# [EXERCISE REQUIREMENTS]
An identical copy of all records below is to be written out.

┌──

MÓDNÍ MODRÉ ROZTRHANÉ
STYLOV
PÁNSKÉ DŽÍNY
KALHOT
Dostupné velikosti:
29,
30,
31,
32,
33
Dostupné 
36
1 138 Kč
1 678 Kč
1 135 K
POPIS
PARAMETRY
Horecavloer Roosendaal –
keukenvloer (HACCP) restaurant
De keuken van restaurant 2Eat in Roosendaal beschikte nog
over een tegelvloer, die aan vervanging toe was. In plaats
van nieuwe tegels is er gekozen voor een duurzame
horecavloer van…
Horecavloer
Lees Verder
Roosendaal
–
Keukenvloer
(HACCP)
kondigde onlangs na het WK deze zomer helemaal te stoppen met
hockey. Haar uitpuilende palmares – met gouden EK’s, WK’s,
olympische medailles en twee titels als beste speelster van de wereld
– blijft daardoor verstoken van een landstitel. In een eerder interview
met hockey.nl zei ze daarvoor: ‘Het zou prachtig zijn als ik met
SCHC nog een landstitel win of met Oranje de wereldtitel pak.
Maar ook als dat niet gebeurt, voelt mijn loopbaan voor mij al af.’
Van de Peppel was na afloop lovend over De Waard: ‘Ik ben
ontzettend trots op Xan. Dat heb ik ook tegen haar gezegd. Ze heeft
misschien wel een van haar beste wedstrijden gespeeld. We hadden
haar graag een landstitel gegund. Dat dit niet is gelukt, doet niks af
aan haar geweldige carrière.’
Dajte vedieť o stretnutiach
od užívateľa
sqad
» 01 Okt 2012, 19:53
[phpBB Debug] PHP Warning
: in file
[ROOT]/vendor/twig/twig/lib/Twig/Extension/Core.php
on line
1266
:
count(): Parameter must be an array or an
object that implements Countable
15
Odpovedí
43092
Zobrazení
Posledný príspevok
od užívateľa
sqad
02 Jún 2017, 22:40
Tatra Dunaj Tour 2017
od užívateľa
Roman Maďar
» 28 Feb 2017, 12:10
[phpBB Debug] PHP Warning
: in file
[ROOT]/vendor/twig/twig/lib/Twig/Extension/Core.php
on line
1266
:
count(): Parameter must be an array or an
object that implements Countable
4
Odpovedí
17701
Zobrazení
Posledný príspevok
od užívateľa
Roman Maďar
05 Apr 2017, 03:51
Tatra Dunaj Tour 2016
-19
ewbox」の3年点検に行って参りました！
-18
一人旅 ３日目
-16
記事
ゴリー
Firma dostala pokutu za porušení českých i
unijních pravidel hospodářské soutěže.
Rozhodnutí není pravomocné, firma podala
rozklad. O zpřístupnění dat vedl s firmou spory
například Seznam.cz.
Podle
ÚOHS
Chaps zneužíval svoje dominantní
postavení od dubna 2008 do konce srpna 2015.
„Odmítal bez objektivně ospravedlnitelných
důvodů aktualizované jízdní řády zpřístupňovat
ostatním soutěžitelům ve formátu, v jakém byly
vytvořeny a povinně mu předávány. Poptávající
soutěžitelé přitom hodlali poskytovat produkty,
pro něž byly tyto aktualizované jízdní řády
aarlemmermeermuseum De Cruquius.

└──

# [REPLY]
MÓDNÍ MODRÉ ROZTRHANÉ
STYLOV
PÁNSKÉ DŽÍNY
KALHOT
Dostupné velikosti:
29,
30,
31,
32,
33
Dostupné 
36
1 138 Kč
1 678 Kč
1 135 K
POPIS
PARAMETRY
Horecavloer Roosendaal –
keukenvloer (HACCP) restaurant
De keuken van restaurant 2Eat in Roosendaal beschikte nog
over een tegelvloer, die aan vervanging toe was. In plaats
van nieuwe tegels is er gekozen voor een duurzame
horecavloer van…
Horecavloer
Lees Verder
Roosendaal
–
Keukenvloer
(HACCP)
kondigde onlangs na het WK deze zomer helemaal te stoppen met
hockey. Haar uitpuilende palmares – met gouden EK’s, WK’s,
olympische medailles en twee titels als beste speelster van de wereld
– blijft daardoor verstoken van een landstitel. In een eerder interview
met hockey.nl zei ze daarvoor: ‘Het zou prachtig zijn als ik met
SCHC nog een landstitel win of met Oranje de wereldtitel pak.
Maar ook als dat niet gebeurt, voelt mijn loopbaan voor mij al af.’
Van de Peppel was na afloop lovend over De Waard: ‘Ik ben
ontzettend trots op Xan. Dat heb ik ook tegen haar gezegd. Ze heeft
misschien wel een van haar beste wedstrijden gespeeld. We hadden
haar graag een landstitel gegund. Dat dit niet is gelukt, doet niks af
aan haar geweldige carrière.’
Dajte vedieť o stretnutiach
od užívateľa
sqad
» 01 Okt 2012, 19:53
[phpBB Debug] PHP Warning
: in file
[ROOT]/vendor/twig/twig/lib/Twig/Extension/Core.php
on line
1266
:
count(): Parameter must be an array or an
object that implements Countable
15
Odpovedí
43092
Zobrazení
Posledný príspevok
od užívateľa
sqad
02 Jún 2017, 22:40
Tatra Dunaj Tour 2017
od užívateľa
Roman Maďar
» 28 Feb 2017, 12:10
[phpBB Debug] PHP Warning
: in file
[ROOT]/vendor/twig/twig/lib/Twig/Extension/Core.php
on line
1266
:
count(): Parameter must be an array or an
object that implements Countable
4
Odpovedí
17701
Zobrazení
Posledný príspevok
od užívateľa
Roman Maďar
05 Apr 2017, 03:51
Tatra Dunaj Tour 2016
-19
ewbox」の3年点検に行って参りました！
-18
一人旅 ３日目
-16
記事
ゴリー
Firma dostala pokutu za porušení českých i
unijních pravidel hospodářské soutěže.
Rozhodnutí není pravomocné, firma podala
rozklad. O zpřístupnění dat vedl s firmou spory
například Seznam.cz.
Podle
ÚOHS
Chaps zneužíval svoje dominantní
postavení od dubna 2008 do konce srpna 2015.
„Odmítal bez objektivně ospravedlnitelných
důvodů aktualizované jízdní řády zpřístupňovat
ostatním soutěžitelům ve formátu, v jakém byly
vytvořeny a povinně mu předávány. Poptávající
soutěžitelé přitom hodlali poskytovat produkty,
pro něž byly tyto aktualizované jízdní řády
aarlemmermeermuseum De Cruquius.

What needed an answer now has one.